Des plateformes logicielles d'évaluation

Face à la difficulté pour les DSI de compiler l'ensemble de ces indicateurs, des start-up spécialisées comme Greenly, OxygenIT ou Fruggr se proposent de les réunir au sein de plateforme d'évaluation. Fruggr s'appuie ainsi sur un ensemble de référentiels (1byteModel, IEA, EEA, Base Carbone...) pour sa méthodologie de calcul de facteurs d'impacts. La start-up, qui a pour références clients BPCE, Fnac Darty, l'Ademe ou EDF, est aussi membre d'Impact France ou de l'INR.

Fruggr mesure non seulement l'empreinte environnementale des services numériques des entreprises mais aussi leurs impacts sociaux (accessibilité, inclusion) et économiques. Concilier ces trois impératifs crée, pour Ronan Robe, un cercle vertueux. "Un site d'e-commerce accessible aux personnes en situation de handicap et proposant un affichage optimisé pour les visiteurs dyslexiques augmente son audience et donc ses ventes", reconnaît le spécialiste.

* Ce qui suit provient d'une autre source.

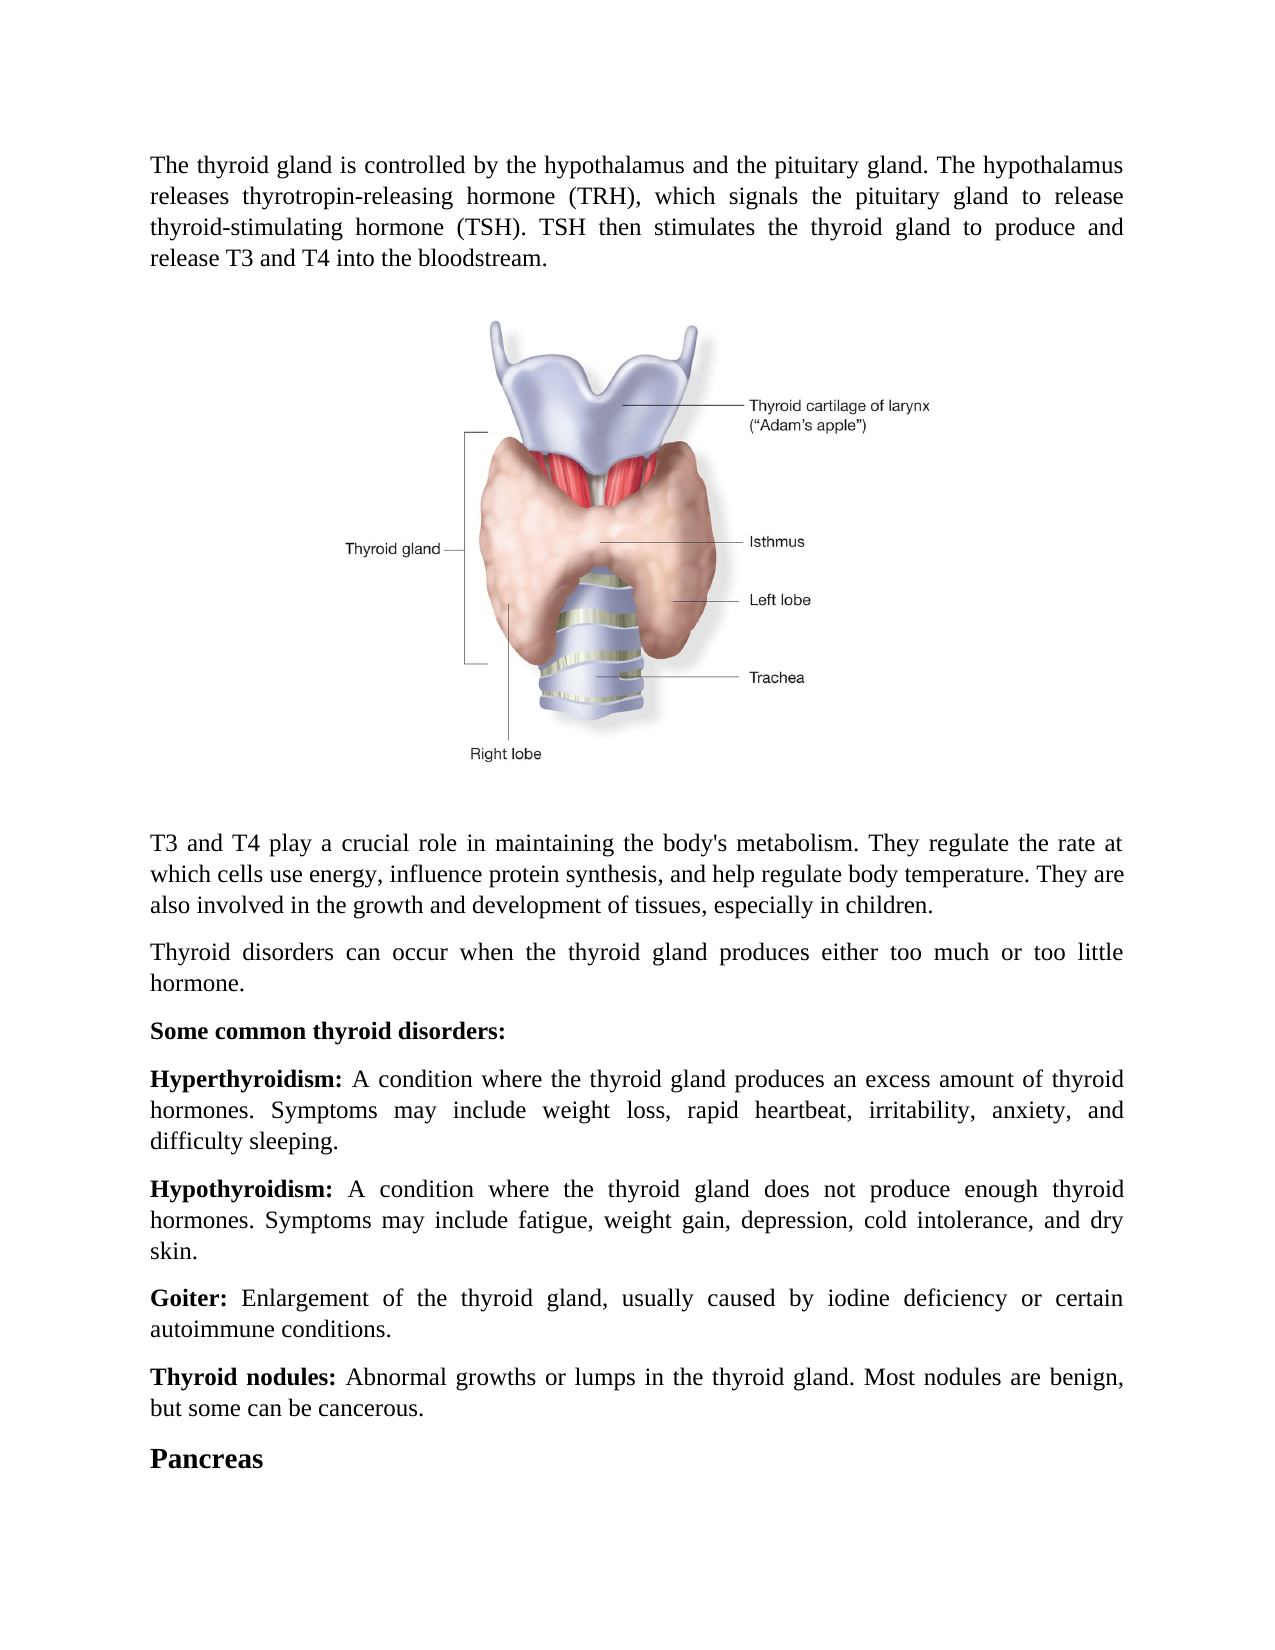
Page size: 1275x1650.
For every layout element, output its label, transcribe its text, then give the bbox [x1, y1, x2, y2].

De même, frugalité rime, selon lui, avec rentabilité. "Les services cloud sont généralement surdimensionnés par rapport aux usages qu'ils servent. Il y a une convergence naturelle entre le GreenOps et FinOps", constate l'intéressé. Enfin, dernier impératif et pas des moindres : le respect du cadre réglementaire qui ne fait que se renforcer. Après les lois AGEC (Anti-gaspillage pour une économie circulaire) et REEN (Réduction de l'empreinte environnementale du numérique), les entreprises doivent, depuis le 1er janvier, se conformer à la directive européenne CSRD - pour Corporate sustainability reporting directive.